Search each line below for "或国外的其他社区", then return the lines where it appears.
§ §
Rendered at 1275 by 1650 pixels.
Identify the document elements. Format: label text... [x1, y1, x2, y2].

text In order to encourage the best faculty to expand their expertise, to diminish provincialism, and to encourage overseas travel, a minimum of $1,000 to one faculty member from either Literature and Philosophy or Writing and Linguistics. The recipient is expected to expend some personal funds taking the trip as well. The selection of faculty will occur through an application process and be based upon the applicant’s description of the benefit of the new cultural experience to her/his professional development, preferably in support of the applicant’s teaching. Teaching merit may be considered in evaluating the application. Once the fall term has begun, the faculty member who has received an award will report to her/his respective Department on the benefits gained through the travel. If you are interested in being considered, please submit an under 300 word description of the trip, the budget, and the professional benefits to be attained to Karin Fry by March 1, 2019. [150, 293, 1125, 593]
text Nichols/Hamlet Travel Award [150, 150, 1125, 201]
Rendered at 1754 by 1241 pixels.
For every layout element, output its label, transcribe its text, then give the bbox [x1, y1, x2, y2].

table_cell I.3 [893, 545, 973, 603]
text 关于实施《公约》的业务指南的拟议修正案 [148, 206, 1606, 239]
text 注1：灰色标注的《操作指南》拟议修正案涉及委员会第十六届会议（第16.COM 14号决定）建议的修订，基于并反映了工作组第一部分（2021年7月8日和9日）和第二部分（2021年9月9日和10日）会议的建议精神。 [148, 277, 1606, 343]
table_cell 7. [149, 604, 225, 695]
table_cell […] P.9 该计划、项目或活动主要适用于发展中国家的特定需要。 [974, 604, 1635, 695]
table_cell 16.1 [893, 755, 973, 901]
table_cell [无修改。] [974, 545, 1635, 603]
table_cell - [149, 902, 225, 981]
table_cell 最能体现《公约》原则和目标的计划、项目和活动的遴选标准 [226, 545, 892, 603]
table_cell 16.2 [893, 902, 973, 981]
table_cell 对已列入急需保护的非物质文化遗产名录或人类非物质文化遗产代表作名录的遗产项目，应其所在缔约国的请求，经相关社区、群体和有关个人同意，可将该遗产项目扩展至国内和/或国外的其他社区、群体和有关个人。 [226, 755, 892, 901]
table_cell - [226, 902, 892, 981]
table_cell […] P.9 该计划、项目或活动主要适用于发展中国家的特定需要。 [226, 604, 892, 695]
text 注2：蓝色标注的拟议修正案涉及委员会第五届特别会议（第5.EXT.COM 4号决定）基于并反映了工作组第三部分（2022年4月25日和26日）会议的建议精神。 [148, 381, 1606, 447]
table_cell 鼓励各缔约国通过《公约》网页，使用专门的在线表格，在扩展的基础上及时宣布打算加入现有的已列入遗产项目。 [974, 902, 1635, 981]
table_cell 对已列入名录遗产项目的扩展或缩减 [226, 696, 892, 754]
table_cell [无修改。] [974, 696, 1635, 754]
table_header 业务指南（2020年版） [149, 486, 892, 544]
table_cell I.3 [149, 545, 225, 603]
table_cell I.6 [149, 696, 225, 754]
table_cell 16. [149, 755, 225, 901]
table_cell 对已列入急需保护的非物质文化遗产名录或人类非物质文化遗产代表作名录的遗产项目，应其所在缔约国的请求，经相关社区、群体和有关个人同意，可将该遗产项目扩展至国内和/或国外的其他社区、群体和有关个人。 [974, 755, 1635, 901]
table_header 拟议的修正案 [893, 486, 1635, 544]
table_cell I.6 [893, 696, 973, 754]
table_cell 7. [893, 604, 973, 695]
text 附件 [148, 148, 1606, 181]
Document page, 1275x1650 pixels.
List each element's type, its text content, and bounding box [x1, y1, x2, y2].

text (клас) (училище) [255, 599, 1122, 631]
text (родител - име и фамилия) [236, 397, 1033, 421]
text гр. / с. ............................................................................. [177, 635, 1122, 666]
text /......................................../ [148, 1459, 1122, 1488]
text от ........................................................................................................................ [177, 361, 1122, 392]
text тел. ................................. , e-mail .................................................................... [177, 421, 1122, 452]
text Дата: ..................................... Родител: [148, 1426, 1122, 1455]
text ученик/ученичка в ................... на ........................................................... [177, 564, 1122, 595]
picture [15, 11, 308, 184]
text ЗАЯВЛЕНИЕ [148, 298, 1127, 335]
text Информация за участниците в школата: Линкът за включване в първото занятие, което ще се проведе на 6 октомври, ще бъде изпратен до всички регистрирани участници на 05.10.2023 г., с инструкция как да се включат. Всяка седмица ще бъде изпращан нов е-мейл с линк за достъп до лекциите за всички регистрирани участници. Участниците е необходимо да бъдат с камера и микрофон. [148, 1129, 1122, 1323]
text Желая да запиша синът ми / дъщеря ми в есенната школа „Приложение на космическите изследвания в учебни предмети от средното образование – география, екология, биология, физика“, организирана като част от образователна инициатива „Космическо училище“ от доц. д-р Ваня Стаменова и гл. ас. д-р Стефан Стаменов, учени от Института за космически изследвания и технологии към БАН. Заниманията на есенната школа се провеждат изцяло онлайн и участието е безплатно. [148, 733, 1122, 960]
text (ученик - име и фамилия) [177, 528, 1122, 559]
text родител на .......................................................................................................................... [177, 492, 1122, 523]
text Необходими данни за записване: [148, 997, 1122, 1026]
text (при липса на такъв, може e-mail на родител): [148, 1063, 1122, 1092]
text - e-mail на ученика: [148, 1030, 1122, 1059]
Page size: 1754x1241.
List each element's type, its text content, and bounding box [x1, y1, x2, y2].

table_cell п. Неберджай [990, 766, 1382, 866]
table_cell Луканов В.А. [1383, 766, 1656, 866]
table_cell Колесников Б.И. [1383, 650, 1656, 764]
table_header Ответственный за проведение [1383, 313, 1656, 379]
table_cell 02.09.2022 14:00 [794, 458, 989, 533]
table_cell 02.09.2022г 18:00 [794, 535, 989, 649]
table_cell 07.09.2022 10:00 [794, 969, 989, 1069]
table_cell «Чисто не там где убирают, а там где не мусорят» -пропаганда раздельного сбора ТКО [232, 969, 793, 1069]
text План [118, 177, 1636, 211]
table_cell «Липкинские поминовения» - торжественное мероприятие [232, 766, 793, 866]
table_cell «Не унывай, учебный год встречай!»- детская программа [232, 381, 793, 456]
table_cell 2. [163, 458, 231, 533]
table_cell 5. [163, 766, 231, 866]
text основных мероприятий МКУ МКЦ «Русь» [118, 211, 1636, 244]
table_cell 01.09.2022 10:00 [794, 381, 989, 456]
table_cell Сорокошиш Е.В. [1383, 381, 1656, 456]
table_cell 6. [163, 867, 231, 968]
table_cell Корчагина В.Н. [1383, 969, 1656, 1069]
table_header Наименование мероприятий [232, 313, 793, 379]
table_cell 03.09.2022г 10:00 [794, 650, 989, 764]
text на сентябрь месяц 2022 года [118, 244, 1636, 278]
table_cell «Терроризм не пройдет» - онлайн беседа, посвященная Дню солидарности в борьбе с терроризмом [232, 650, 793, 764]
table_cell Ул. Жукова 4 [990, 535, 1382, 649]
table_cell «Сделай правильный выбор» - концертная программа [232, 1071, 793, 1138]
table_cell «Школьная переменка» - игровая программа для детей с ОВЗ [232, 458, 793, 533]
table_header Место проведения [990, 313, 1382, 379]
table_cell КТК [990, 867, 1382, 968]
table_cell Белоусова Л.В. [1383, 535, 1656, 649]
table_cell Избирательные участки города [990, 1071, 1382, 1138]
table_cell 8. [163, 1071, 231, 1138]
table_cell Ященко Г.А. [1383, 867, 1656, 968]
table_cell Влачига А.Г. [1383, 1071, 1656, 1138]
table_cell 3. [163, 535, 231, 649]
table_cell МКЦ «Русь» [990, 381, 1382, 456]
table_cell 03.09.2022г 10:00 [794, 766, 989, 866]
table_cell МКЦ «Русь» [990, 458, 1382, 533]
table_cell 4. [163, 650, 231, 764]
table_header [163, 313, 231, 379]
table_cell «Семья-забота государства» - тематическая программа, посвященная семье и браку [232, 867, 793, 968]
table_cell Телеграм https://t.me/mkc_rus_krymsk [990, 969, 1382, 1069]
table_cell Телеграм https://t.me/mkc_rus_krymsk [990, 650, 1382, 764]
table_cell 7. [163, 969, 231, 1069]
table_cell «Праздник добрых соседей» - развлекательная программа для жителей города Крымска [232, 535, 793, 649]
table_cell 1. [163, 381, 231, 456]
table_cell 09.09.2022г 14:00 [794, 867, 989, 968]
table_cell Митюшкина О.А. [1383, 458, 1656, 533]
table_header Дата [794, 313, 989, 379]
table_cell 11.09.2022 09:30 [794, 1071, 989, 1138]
§ §
▶ _TASK ANSWER_:
table_cell 对已列入急需保护的非物质文化遗产名录或人类非物质文化遗产代表作名录的遗产项目，应其所在缔约国的请求，经相关社区、群体和有关个人同意，可将该遗产项目扩展至国内和/或国外的其他社区、群体和有关个人。 [226, 755, 892, 901]
table_cell 对已列入急需保护的非物质文化遗产名录或人类非物质文化遗产代表作名录的遗产项目，应其所在缔约国的请求，经相关社区、群体和有关个人同意，可将该遗产项目扩展至国内和/或国外的其他社区、群体和有关个人。 [974, 755, 1635, 901]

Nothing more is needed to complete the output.